As expected, the cool wet weather last week was very favorable for the spread of late blight and it has moved from commercial fields into many home gardens. Home gardeners are being advised to harvest asymptomatic fruit and ripen them off the vine and remove and dispose of infected plants to reduce further spread of the disease. Growers who have been able to maintain a regular spray program that includes recommended late blight specific fungicides (in spite of the weather) have been able to keep it managed.
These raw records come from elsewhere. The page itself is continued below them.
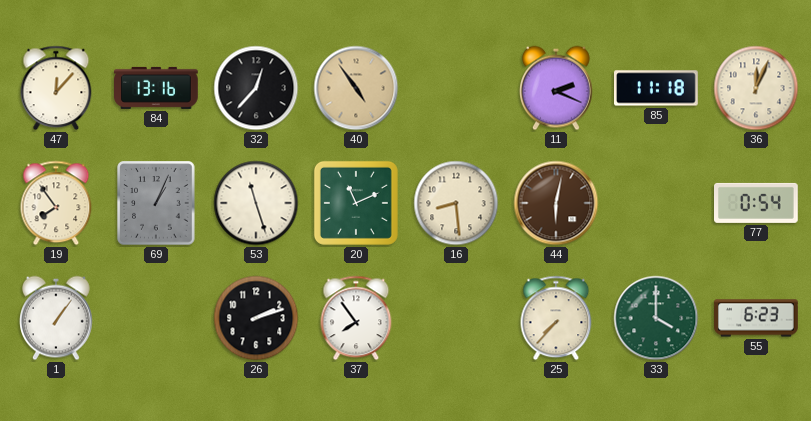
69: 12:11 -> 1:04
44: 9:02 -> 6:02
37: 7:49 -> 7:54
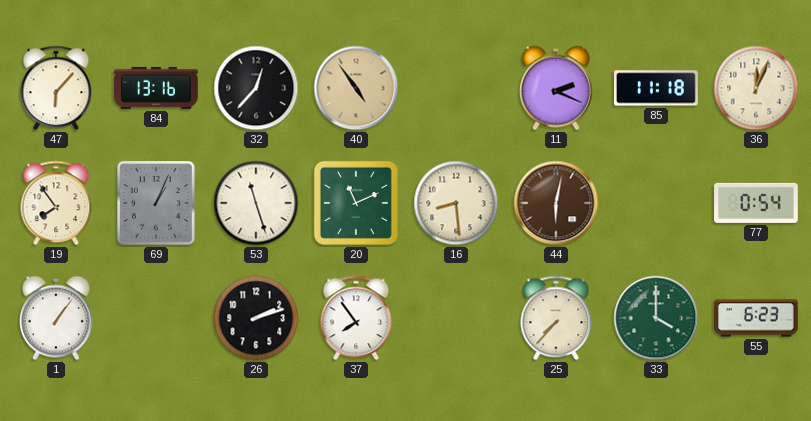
47: 12:07 -> 6:07
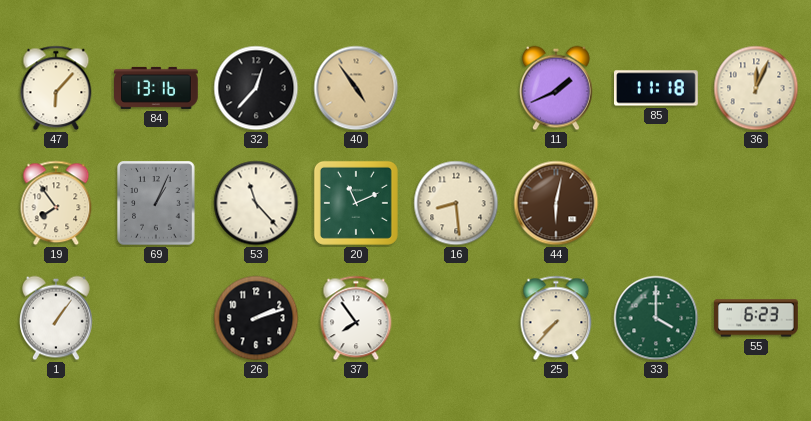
11: 2:19 -> 1:41
53: 11:27 -> 11:23
77: 0:54 -> none
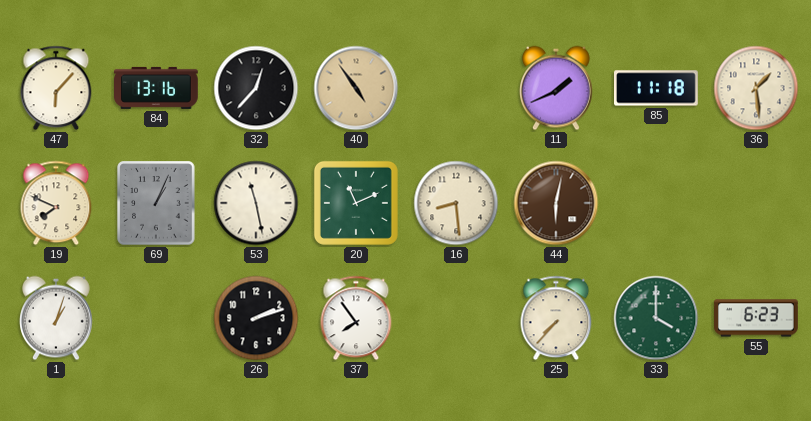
36: 12:04 -> 1:29
19: 7:54 -> 7:49
53: 11:23 -> 11:28
1: 1:06 -> 1:03
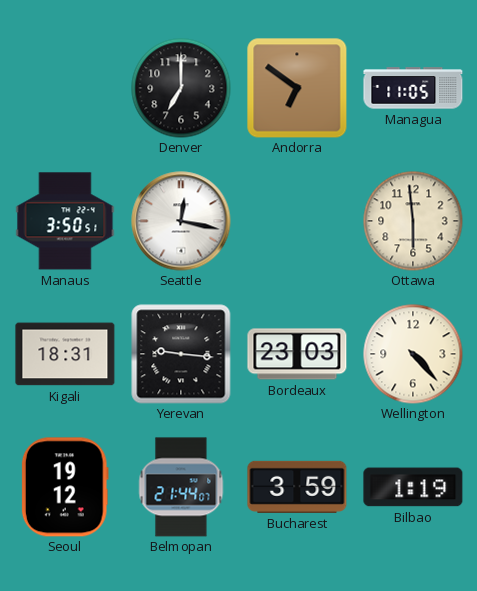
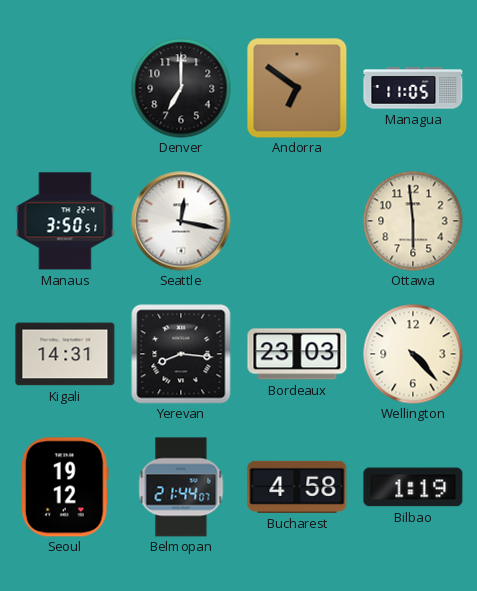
Kigali: 18:31 -> 14:31
Yerevan: 9:16 -> 8:16
Bucharest: 3:59 -> 4:58
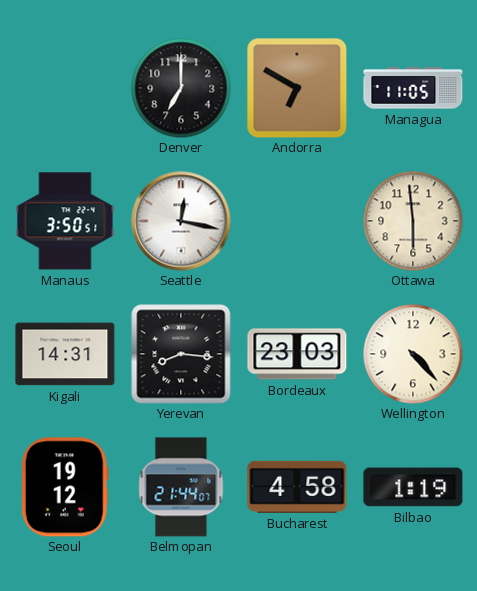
Andorra: 6:51 -> 6:50
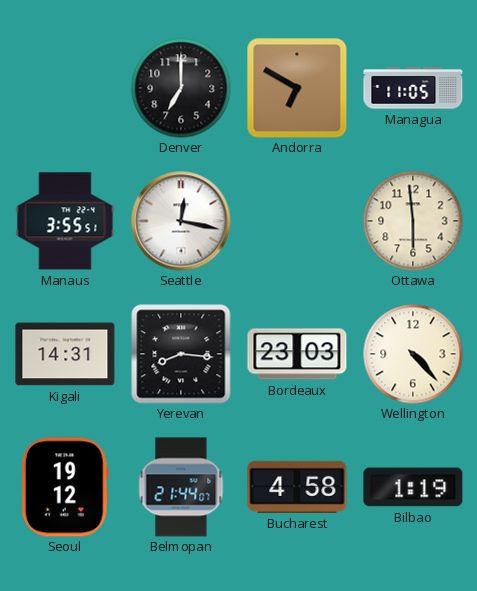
Manaus: 3:50 -> 3:55
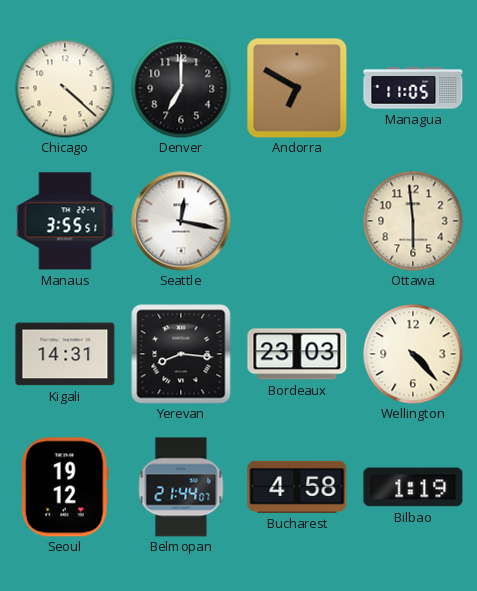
Chicago: none -> 4:22
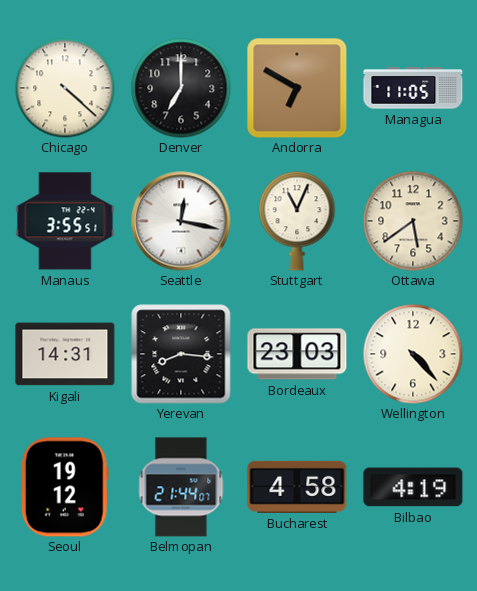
Stuttgart: none -> 11:04
Ottawa: 5:59 -> 5:39
Bilbao: 1:19 -> 4:19
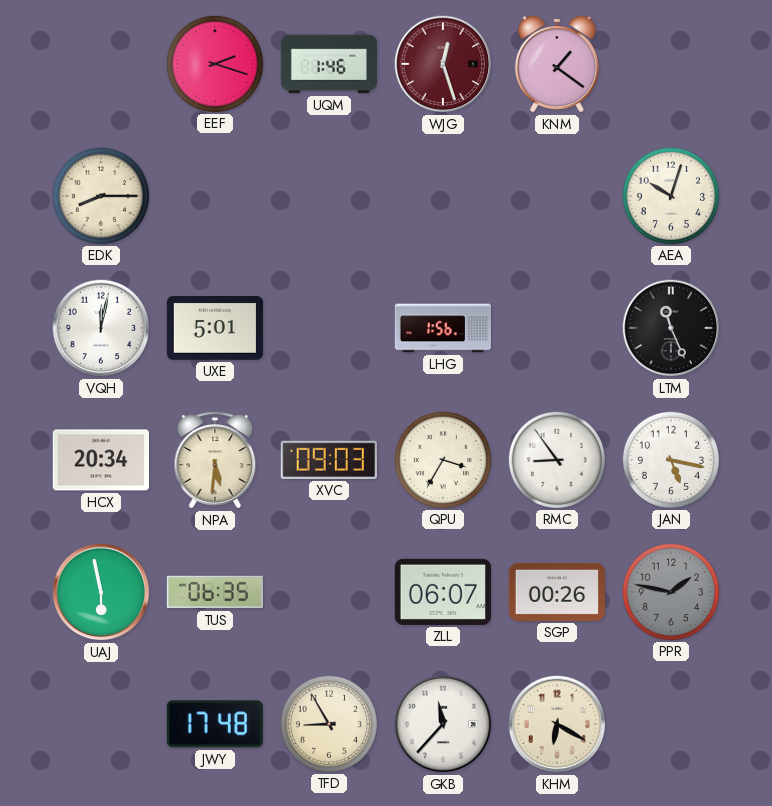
The recommended organic products work best when applied regularly with good coverage before symptoms are observed and before disease pressure is too high. Rogueing and continued use of copper will help reduce the spread of secondary inoculum and help to protect new growth. Results from my product efficacy trials this year will be summarized and made available at the end of the season.
With much of the focus on late blight, don’t forget about early blight or Septoria leaf spot which are also showing up with the heavy dews and significant rainfalls. Early blight is characterized by small brown to black lesions that are surrounded by a yellow halo and typically found initially on the older leaves. As the disease progresses, the larger lesions will develop a concentric ring pattern. Within those lesions, spores are produced and frequently splash dispersed within the plant canopy and to adjacent plants. Septoria lesions are smaller and usually have a tan center and dark margin. Both of these diseases can also defoliate the plants from the bottom up. The fungicides used to manage these diseases are different from those for late blight. However, the tank mixed protectant fungicides including copper, chlorothalonil and mancozeb will provide some protection. See the 2014 Commercial Vegetable Production Recommendations for a list of recommended products and visit USAblight.org to the latest list of confirmed reports.